Labeled region entries:
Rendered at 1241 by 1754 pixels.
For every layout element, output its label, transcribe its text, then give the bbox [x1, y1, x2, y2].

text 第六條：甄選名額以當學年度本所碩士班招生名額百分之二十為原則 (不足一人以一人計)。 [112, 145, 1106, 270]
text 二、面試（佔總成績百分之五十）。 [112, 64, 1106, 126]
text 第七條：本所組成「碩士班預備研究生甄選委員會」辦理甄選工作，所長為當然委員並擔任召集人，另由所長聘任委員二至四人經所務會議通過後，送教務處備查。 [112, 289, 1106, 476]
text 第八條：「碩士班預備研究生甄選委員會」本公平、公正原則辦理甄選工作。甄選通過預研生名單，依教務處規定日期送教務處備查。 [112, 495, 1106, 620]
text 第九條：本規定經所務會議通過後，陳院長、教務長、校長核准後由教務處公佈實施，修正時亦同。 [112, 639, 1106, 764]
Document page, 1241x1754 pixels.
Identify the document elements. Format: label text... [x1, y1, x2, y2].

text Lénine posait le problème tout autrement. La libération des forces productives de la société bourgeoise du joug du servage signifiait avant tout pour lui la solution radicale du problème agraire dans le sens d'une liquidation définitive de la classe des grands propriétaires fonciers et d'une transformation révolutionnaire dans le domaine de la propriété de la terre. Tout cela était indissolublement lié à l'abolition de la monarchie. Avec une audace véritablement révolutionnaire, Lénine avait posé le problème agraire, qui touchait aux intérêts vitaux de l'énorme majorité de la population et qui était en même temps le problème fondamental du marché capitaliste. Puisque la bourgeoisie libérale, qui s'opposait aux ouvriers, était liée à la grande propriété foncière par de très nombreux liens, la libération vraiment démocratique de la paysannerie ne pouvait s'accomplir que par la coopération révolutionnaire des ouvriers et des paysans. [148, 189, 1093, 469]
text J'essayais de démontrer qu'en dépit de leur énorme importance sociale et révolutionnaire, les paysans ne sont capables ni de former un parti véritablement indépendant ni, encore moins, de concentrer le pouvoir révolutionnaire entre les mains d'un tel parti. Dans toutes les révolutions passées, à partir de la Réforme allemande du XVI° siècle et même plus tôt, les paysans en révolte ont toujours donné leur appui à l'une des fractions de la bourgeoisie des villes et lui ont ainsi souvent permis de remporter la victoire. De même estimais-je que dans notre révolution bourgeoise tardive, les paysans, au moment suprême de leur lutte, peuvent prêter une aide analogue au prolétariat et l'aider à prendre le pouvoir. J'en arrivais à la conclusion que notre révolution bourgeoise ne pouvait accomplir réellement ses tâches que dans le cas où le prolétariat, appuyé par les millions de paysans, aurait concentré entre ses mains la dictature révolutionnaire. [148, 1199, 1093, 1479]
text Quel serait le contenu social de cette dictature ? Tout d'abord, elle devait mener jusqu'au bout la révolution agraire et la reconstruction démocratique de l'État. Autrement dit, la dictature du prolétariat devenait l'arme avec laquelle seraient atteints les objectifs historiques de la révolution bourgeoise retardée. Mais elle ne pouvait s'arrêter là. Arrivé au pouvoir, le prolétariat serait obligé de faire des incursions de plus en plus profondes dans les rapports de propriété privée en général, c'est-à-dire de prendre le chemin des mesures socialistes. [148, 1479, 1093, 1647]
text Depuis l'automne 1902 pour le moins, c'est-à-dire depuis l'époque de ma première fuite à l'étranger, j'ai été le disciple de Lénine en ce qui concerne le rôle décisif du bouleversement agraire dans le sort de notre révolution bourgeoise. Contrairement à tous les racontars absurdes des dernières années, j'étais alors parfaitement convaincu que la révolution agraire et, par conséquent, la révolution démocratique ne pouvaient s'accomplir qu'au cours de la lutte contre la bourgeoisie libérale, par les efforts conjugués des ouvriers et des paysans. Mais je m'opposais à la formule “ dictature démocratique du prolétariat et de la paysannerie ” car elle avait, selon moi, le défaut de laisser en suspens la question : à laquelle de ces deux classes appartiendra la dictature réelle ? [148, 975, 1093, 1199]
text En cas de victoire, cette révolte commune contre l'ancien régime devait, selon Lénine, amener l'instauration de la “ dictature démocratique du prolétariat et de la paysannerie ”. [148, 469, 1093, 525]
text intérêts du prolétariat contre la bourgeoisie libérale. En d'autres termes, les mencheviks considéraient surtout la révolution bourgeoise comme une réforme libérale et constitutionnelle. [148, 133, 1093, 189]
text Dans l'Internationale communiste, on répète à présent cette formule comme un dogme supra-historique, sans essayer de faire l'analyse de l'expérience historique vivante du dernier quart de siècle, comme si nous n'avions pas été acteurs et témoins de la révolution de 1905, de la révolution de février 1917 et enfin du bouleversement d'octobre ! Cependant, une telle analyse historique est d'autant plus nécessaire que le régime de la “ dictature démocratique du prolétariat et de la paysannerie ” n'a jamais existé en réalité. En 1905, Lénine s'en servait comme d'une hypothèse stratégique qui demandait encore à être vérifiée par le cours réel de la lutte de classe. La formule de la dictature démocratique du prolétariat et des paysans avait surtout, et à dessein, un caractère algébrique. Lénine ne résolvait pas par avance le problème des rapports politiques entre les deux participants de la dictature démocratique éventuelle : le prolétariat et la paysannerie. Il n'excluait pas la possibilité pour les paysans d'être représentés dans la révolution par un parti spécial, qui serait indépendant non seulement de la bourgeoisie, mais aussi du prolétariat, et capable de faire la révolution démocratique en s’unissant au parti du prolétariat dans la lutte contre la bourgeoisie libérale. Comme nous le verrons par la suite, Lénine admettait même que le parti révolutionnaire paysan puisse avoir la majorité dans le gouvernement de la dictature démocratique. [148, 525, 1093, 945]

WHAT THE TASK REQUIRES. Output every row above, reproducing each character without any change.

EXPECTED ANSWER.
Rendered at 1241 by 1754 pixels.
For every layout element, output its label, transcribe its text, then give the bbox [x1, y1, x2, y2].

text 第六條：甄選名額以當學年度本所碩士班招生名額百分之二十為原則 (不足一人以一人計)。 [112, 145, 1106, 270]
text 二、面試（佔總成績百分之五十）。 [112, 64, 1106, 126]
text 第七條：本所組成「碩士班預備研究生甄選委員會」辦理甄選工作，所長為當然委員並擔任召集人，另由所長聘任委員二至四人經所務會議通過後，送教務處備查。 [112, 289, 1106, 476]
text 第八條：「碩士班預備研究生甄選委員會」本公平、公正原則辦理甄選工作。甄選通過預研生名單，依教務處規定日期送教務處備查。 [112, 495, 1106, 620]
text 第九條：本規定經所務會議通過後，陳院長、教務長、校長核准後由教務處公佈實施，修正時亦同。 [112, 639, 1106, 764]
Document page, 1241x1754 pixels.
Identify the document elements. Format: label text... [x1, y1, x2, y2].

text Lénine posait le problème tout autrement. La libération des forces productives de la société bourgeoise du joug du servage signifiait avant tout pour lui la solution radicale du problème agraire dans le sens d'une liquidation définitive de la classe des grands propriétaires fonciers et d'une transformation révolutionnaire dans le domaine de la propriété de la terre. Tout cela était indissolublement lié à l'abolition de la monarchie. Avec une audace véritablement révolutionnaire, Lénine avait posé le problème agraire, qui touchait aux intérêts vitaux de l'énorme majorité de la population et qui était en même temps le problème fondamental du marché capitaliste. Puisque la bourgeoisie libérale, qui s'opposait aux ouvriers, était liée à la grande propriété foncière par de très nombreux liens, la libération vraiment démocratique de la paysannerie ne pouvait s'accomplir que par la coopération révolutionnaire des ouvriers et des paysans. [148, 189, 1093, 469]
text J'essayais de démontrer qu'en dépit de leur énorme importance sociale et révolutionnaire, les paysans ne sont capables ni de former un parti véritablement indépendant ni, encore moins, de concentrer le pouvoir révolutionnaire entre les mains d'un tel parti. Dans toutes les révolutions passées, à partir de la Réforme allemande du XVI° siècle et même plus tôt, les paysans en révolte ont toujours donné leur appui à l'une des fractions de la bourgeoisie des villes et lui ont ainsi souvent permis de remporter la victoire. De même estimais-je que dans notre révolution bourgeoise tardive, les paysans, au moment suprême de leur lutte, peuvent prêter une aide analogue au prolétariat et l'aider à prendre le pouvoir. J'en arrivais à la conclusion que notre révolution bourgeoise ne pouvait accomplir réellement ses tâches que dans le cas où le prolétariat, appuyé par les millions de paysans, aurait concentré entre ses mains la dictature révolutionnaire. [148, 1199, 1093, 1479]
text Quel serait le contenu social de cette dictature ? Tout d'abord, elle devait mener jusqu'au bout la révolution agraire et la reconstruction démocratique de l'État. Autrement dit, la dictature du prolétariat devenait l'arme avec laquelle seraient atteints les objectifs historiques de la révolution bourgeoise retardée. Mais elle ne pouvait s'arrêter là. Arrivé au pouvoir, le prolétariat serait obligé de faire des incursions de plus en plus profondes dans les rapports de propriété privée en général, c'est-à-dire de prendre le chemin des mesures socialistes. [148, 1479, 1093, 1647]
text Depuis l'automne 1902 pour le moins, c'est-à-dire depuis l'époque de ma première fuite à l'étranger, j'ai été le disciple de Lénine en ce qui concerne le rôle décisif du bouleversement agraire dans le sort de notre révolution bourgeoise. Contrairement à tous les racontars absurdes des dernières années, j'étais alors parfaitement convaincu que la révolution agraire et, par conséquent, la révolution démocratique ne pouvaient s'accomplir qu'au cours de la lutte contre la bourgeoisie libérale, par les efforts conjugués des ouvriers et des paysans. Mais je m'opposais à la formule “ dictature démocratique du prolétariat et de la paysannerie ” car elle avait, selon moi, le défaut de laisser en suspens la question : à laquelle de ces deux classes appartiendra la dictature réelle ? [148, 975, 1093, 1199]
text En cas de victoire, cette révolte commune contre l'ancien régime devait, selon Lénine, amener l'instauration de la “ dictature démocratique du prolétariat et de la paysannerie ”. [148, 469, 1093, 525]
text intérêts du prolétariat contre la bourgeoisie libérale. En d'autres termes, les mencheviks considéraient surtout la révolution bourgeoise comme une réforme libérale et constitutionnelle. [148, 133, 1093, 189]
text Dans l'Internationale communiste, on répète à présent cette formule comme un dogme supra-historique, sans essayer de faire l'analyse de l'expérience historique vivante du dernier quart de siècle, comme si nous n'avions pas été acteurs et témoins de la révolution de 1905, de la révolution de février 1917 et enfin du bouleversement d'octobre ! Cependant, une telle analyse historique est d'autant plus nécessaire que le régime de la “ dictature démocratique du prolétariat et de la paysannerie ” n'a jamais existé en réalité. En 1905, Lénine s'en servait comme d'une hypothèse stratégique qui demandait encore à être vérifiée par le cours réel de la lutte de classe. La formule de la dictature démocratique du prolétariat et des paysans avait surtout, et à dessein, un caractère algébrique. Lénine ne résolvait pas par avance le problème des rapports politiques entre les deux participants de la dictature démocratique éventuelle : le prolétariat et la paysannerie. Il n'excluait pas la possibilité pour les paysans d'être représentés dans la révolution par un parti spécial, qui serait indépendant non seulement de la bourgeoisie, mais aussi du prolétariat, et capable de faire la révolution démocratique en s’unissant au parti du prolétariat dans la lutte contre la bourgeoisie libérale. Comme nous le verrons par la suite, Lénine admettait même que le parti révolutionnaire paysan puisse avoir la majorité dans le gouvernement de la dictature démocratique. [148, 525, 1093, 945]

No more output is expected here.